So here's a quick fitness update, because I haven't done one of those for a while. I have been woefully under-training or not training at all for the last... twelve weeks? In this time, I've been trying to fit in what I can, a walk around the circle, hulaing, hopping on the skier's edge machine. When I'm up in Whitefish, I've hiked up Big Mountain a couple of times (wow, that's a grunt), been playing in the skate park, (resulting in some training dampening injuries, but nothing too bad), paddling a canoe, swimming in the river, etc.
I've been eating pretty well, although there was a very stressful period about two weeks ago that lasted for about ten days where my eating disorder reared its horrible head and swallowed me whole. It was intense for about three days, and I did some good work trying to be compassionate to myself through it, rather than being angry at my will power. (Because eating disorders aren't about will power, they are about choice.)

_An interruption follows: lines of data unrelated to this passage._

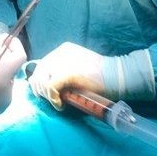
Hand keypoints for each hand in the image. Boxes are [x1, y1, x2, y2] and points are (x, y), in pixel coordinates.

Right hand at [0, 32, 25, 142]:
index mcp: (2, 81)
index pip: (20, 57)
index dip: (15, 45)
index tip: (4, 40)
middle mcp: (9, 91)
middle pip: (12, 67)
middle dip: (2, 57)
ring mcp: (6, 101)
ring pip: (7, 77)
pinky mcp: (0, 108)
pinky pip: (2, 88)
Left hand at [28, 42, 155, 110]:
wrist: (117, 76)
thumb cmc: (100, 76)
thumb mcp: (78, 68)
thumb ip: (62, 72)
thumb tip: (46, 84)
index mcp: (63, 50)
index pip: (42, 65)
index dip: (40, 80)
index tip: (46, 93)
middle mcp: (60, 53)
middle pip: (39, 71)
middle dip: (40, 88)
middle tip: (52, 100)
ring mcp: (63, 62)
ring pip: (42, 80)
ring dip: (47, 95)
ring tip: (57, 102)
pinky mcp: (67, 73)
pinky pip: (50, 87)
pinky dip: (53, 98)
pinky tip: (60, 105)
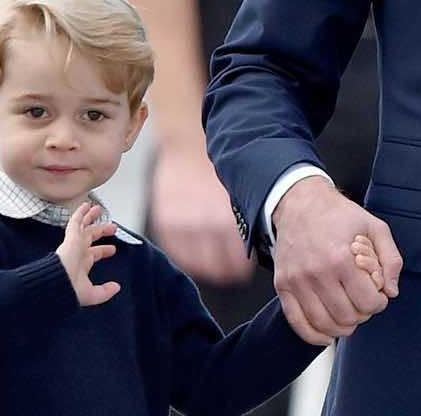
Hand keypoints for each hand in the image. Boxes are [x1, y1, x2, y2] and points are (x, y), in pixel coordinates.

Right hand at [57, 203, 122, 306]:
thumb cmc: (69, 291)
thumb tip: (116, 287)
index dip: (104, 250)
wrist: (57, 284)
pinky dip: (80, 213)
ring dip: (91, 218)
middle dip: (101, 231)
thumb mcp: (91, 295)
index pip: (94, 254)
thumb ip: (105, 292)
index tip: (112, 249)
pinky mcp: (71, 239)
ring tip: (97, 209)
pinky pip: (75, 222)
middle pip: (90, 238)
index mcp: (81, 265)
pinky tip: (86, 205)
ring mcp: (74, 245)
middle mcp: (78, 253)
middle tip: (112, 227)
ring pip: (83, 227)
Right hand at [149, 147, 254, 284]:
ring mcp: (183, 225)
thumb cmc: (217, 173)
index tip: (243, 273)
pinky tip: (195, 257)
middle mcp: (205, 225)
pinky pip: (176, 252)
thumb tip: (255, 246)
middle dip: (227, 273)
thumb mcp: (237, 196)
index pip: (237, 261)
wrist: (189, 147)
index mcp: (227, 218)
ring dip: (207, 269)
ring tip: (214, 267)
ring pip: (196, 264)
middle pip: (218, 267)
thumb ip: (243, 221)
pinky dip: (187, 258)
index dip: (241, 270)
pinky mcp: (165, 222)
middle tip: (231, 274)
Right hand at [271, 177, 401, 345]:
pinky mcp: (283, 286)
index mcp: (343, 258)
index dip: (379, 303)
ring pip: (324, 324)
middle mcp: (318, 272)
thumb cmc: (341, 216)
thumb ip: (391, 260)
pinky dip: (314, 336)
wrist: (301, 204)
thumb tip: (391, 291)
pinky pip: (297, 323)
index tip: (378, 296)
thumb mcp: (376, 228)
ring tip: (349, 315)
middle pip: (347, 316)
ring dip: (342, 327)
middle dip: (362, 314)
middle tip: (363, 303)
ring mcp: (297, 281)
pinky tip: (327, 334)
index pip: (368, 302)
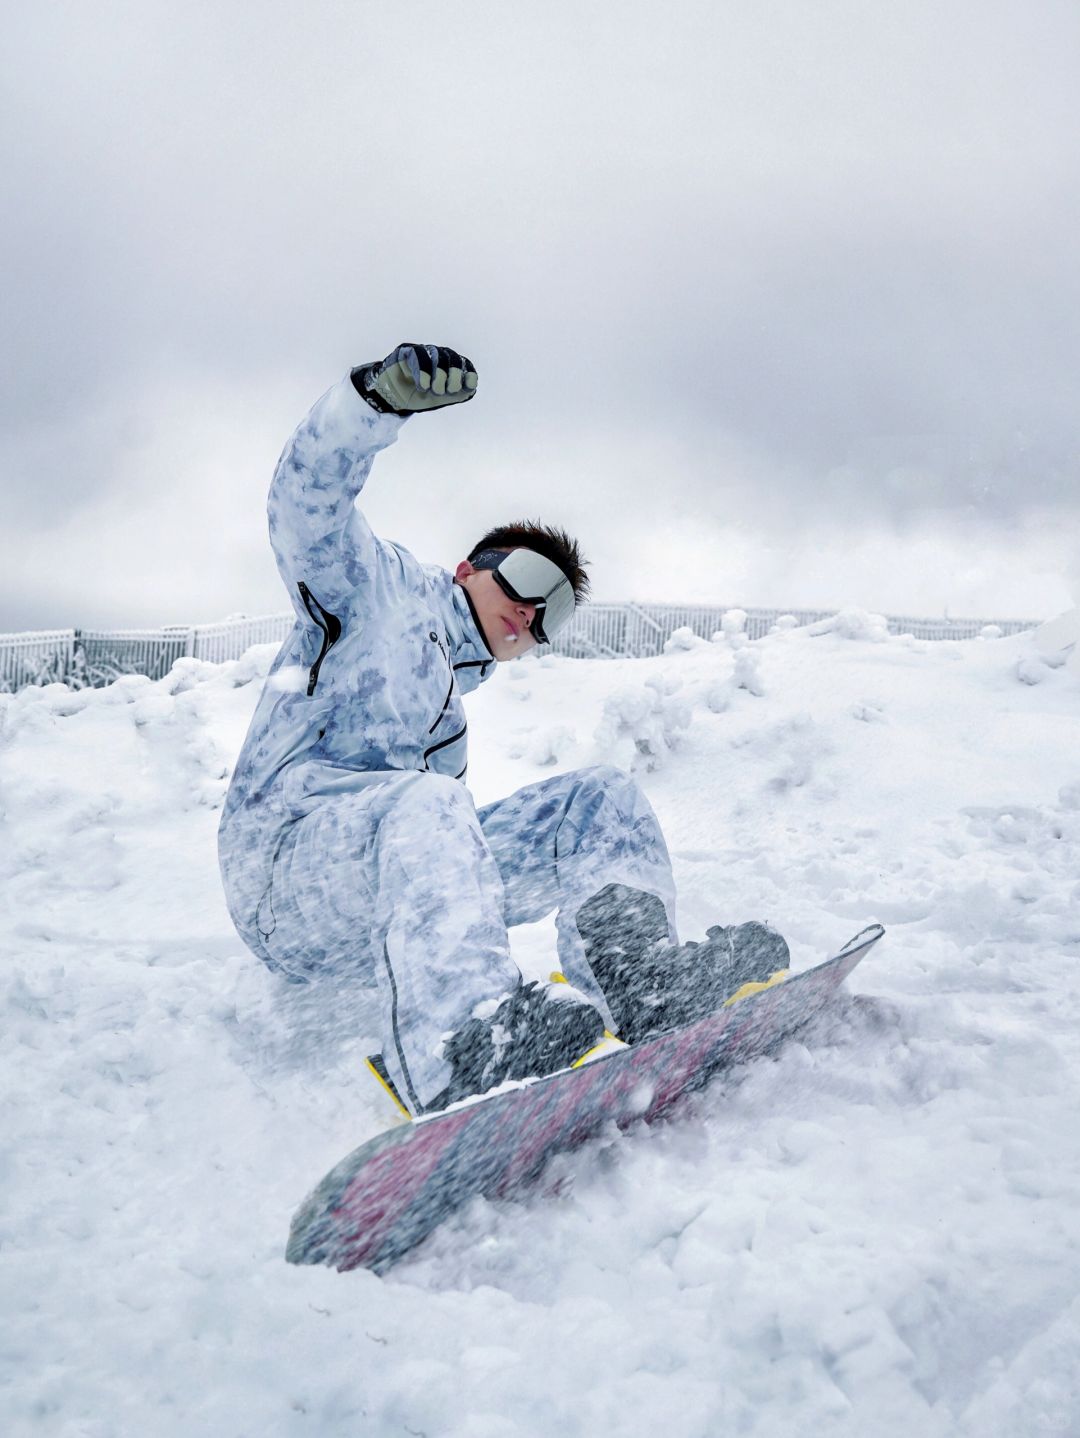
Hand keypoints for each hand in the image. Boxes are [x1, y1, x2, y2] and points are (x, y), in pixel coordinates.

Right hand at [353, 343, 477, 414]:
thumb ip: (456, 394)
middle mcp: (438, 355)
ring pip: (437, 355)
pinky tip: (422, 386)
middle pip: (453, 358)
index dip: (468, 374)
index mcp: (449, 366)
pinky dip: (422, 372)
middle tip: (445, 392)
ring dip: (438, 375)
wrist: (393, 398)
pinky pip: (418, 354)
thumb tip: (472, 387)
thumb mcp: (439, 399)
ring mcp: (423, 351)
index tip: (467, 386)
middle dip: (453, 377)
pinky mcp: (407, 350)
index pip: (464, 364)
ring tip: (432, 391)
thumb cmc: (417, 397)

Lets digress here for just a mo and think about this some more. The kind of choice I'm talking about here is not necessarily do I choose to put this piece of food in my mouth or not. Because when you are in the thick of it, you are in survival mode. You are clinging to choice with a very irrational mindset. For me, when I get lost like this, food is like a hug from the inside. And the hug is so fleeting, but it felt so good, that I put in another hug. Rationally, I know that I am ultimately hurting myself by putting so much food in me. And I know that this kind of hug leads to tears, not to satisfaction.
But this is where the choice comes in. Its not about policing the moment, with judgment, ridicule, or even will power. The choice, for me, comes in by seeing how I am caring for myself with my actions. This is back to the lesson that Aubrey taught me about compassion.
We had been discussing the three things that plague me the most that I need to fix. Balancing my checkbook. Maintaining my schedule so I am not late, don't overbook, and don't double book or forget appointments. Feeding myself well.
Her thought on these was that I needed more compassion. My response to her was, (a titch aggressively, I'm sure.) "How the f**k is me being nice to myself supposed to help me learn to balance my f*&ing checkbook?" I mean, Its math. Its a math problem. It's, as Ethan's first grade teacher would say, a "must do". There are "want to dos" and "must dos" and balancing your checkbook is a must do.
Aubrey asked me how much compassion I was having for myself in that moment right then, and I told her, NONE. Because I am sick of it. I'm tired of not managing my money well. And its not true that you don't have to manage it well when you have none. The fact that I have $12 to my name and about $6000 worth of bills makes me feel powerless, so I don't manage my money.
But in this instance, lets be real, this is the TIME to manage your money. Manage the small amount you have so it can grow. SO out of this very frustrated place, with Aubrey poking at me, I suddenly realized that the answer to all three problems is the same.
Having compassion for myself means making a choice in the moment that is a caring choice. What is the most compassionate thing I can do in this moment? Is it put my wallet in the bottom of my purse, or is it take a moment to write down what I just spent, not because its a must do and I'm a f*&kup, but because I want to be kind to myself, and take care of myself, and the beating I give myself when I don't do this is NOT a compassionate place.
Having compassion for myself means looking at the bagel I'm about to eat (hopefully the first one and not the fourth one) and realizing that the compassionate thing to do, the most caring gesture I can make to myself in this moment of crisis, is to put it down and walk away. That's the hug. Because the way my body feels after I torture it like that is not compassionate.
And so on. I love looking at choice in this way. Its not saying, "Well, feel different! Are you depressed? You should stop feeling that way! Choose to not be depressed." That's not what I'm saying. What I'm working towards here in my practice would be something like, "I'm depressed. How can I care for myself right now. Is it more compassionate for me to go to bed, or for me to go sit in the sun in the yard?" One of those choices, while hard to do, leads down the path to freedom.